Keempat puluh orang terpilih itu sudah berkumpul, senjata, kuda telah disiapkan, kemudian Senapati membagi-bagikan uang dan perhiasan kepada keempat puluh orang pasukan Khusus. Bagi yang menerima sangat senang sekali karena mendapat harta yang cukup banyak. Bagi Senapati ing Ngalaga itu sebagai dana krama (danakrama=membeli jiwa) .
Dalam hatinya, mereka sudah dapat menduganya ;” inilah harga sebuah kepala kami untuk dipersembahkan pada pemimpin kami, tetapi semoga Hyang Widi memberikan keselamatan ”serentak menyampaikan sembah sebagai penghormatan terakhir. Keempat puluh pasukan khusus dari Mataram melesat kearah utara menerobos Krendhawahana dan mendahului pasukan Pajang menunggu di seputar wilayah Kedu. (Lama perjalanan dari Pajang tidak diceritakan).

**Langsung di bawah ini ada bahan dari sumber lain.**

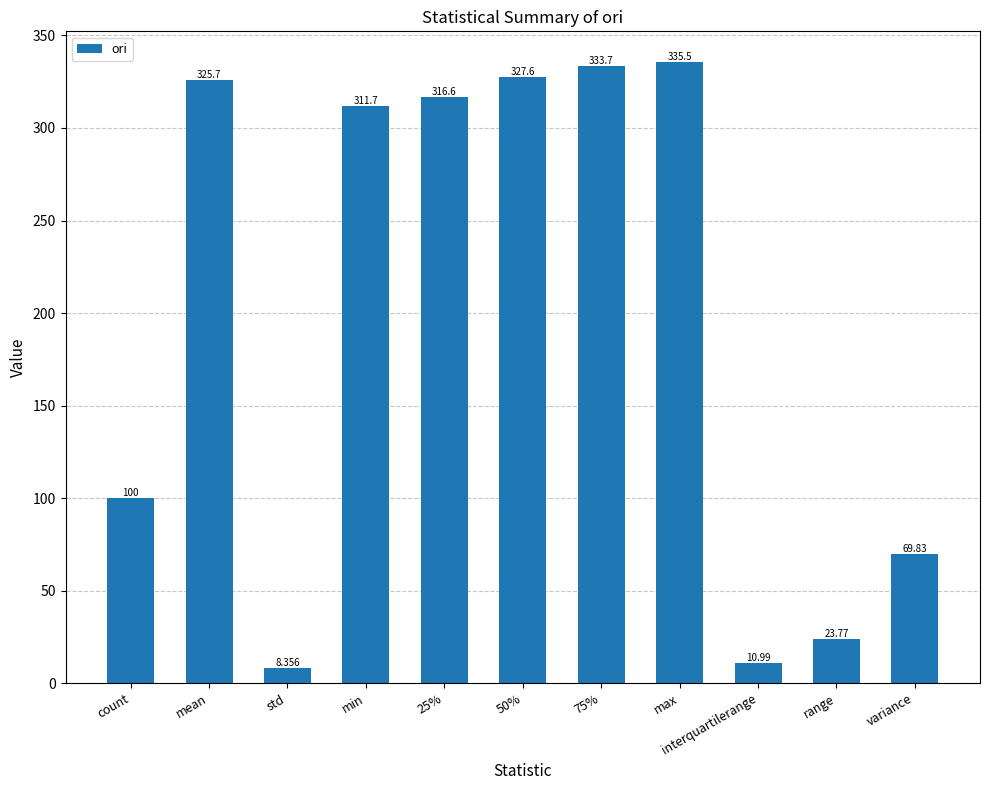

Are the bars grouped side by side (vs. stacked)?

No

Ketika sampai di desa Jatijajar lereng barat gunung Merapi, pasukan berkuda dari bumi Mataram bertemu dengan rombongan pengawal terpidana Tumenggung Mayang. Pasukan pengawal Tumenggung Mayang yang ada di depan diterjang pasukan dari Mataram menjadi bubar.

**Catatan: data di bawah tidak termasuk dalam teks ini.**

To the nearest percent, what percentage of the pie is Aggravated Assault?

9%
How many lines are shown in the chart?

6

40 orang pasukan berkuda dari Mataram, merupakan orang-orang yang yang telah terbiasa melakukan pertempuran, dan tanpa rasa takut. Pengawal yang berjumlah seribu orang karena memang tidak dipersiapkan dari awal untuk bertempur, maka ketika mendapat serangan mendadak, tak bisa berbuat banyak.
Pasukan dari bumi Mataram setelah mengetahui sasarannya, yakni seorang lelaki yang diikat kedua tangannya, jelas bahwa itulah yang harus diamankan. Maka empat puluh orang berkuda menerjang ke depan Tumenggung Mayang ditarik keatas kudanya dan dibawa kabur kearah selatan, dan diikuti oleh teman-temannya yang lain.
Pajang menyerbu Mataram
Pasukan dari Pajang sudah kocar-kacir, ada yang luka, kemudian semua kembali kearah semula melaporkan kejadiannya ke Sultan Pajang. Semua peristiwa yang terjadi di desa Jatijajar dilaporkan kepada Sultan Pajang.
“ pejah gesang katura Gusti Nata, tiwas rumeksèng dasih pun Tumenggung Mayang, rinebat ing dusun Jatijajar déning tiyang kawandasa cacahipun saking Mataram “ ( hidup mati hamba kami srahkan kepda Sultan, tawanan ki Tumenggung Mayang, telah direbut oleh 40 pasukan dari Mataram, ketika kami sampai didesa Jatijajar).
Sultan Pajang ketika mendengar laporan komandan Pasukan, dengan suara keras bersabda:” wis nyata yèn Sénapati wis cetha ing pambalikira, déné wis wani murwa aprang, lah payo padha dilurugi Senapati, kabèh prajurit pada dandana aglis” ( sudah jelas sekarang ini Senapati ing Ngalaga melakukan pembelotan, dan bahkan sudah berani mendahului perang terbuka, Patih, segera kumpulkan para prajurit kita menuju ke bumi Mataram).
Sultan Pajang meninggalkan bale Manguntur , dan masuk ke istana untuk berganti busana prang. Semua piyandel disiapkan untuk menghadapi lawan yang tangguh. Seluruh pasukan tempur kerajaan disiapkan untuk menghantam pasukan Mataram, pasukan dipimpin langsung oleh Kanjeng Sultan Hadiwijaya.
Ini jarang terjadi seorang raja memimpin perang sendiri, padahal banyak para Panglima muda yang sakti mandraguna. Tetapi pertimbangan Sultan Pajang berbeda, karena yang dihadapi adalah anak angkatnya sendiri, Danang Sutawijaya.
Aba-aba pemberangkatan prajurit diiringi kendang, bende yang dipukul bertalu-talu gong maguru gangsa, gaung gong memberi isyarat berkumpulnya para wadyabala. Sultan mengenakan busana kapraboning prang dengan mahkota emas bertatahkan intan berlian. Dengan letusan meriam sekali, sebagai pertanda pasukan bergerak, suara gemuruh pasukan diiringi tambur dan terompet.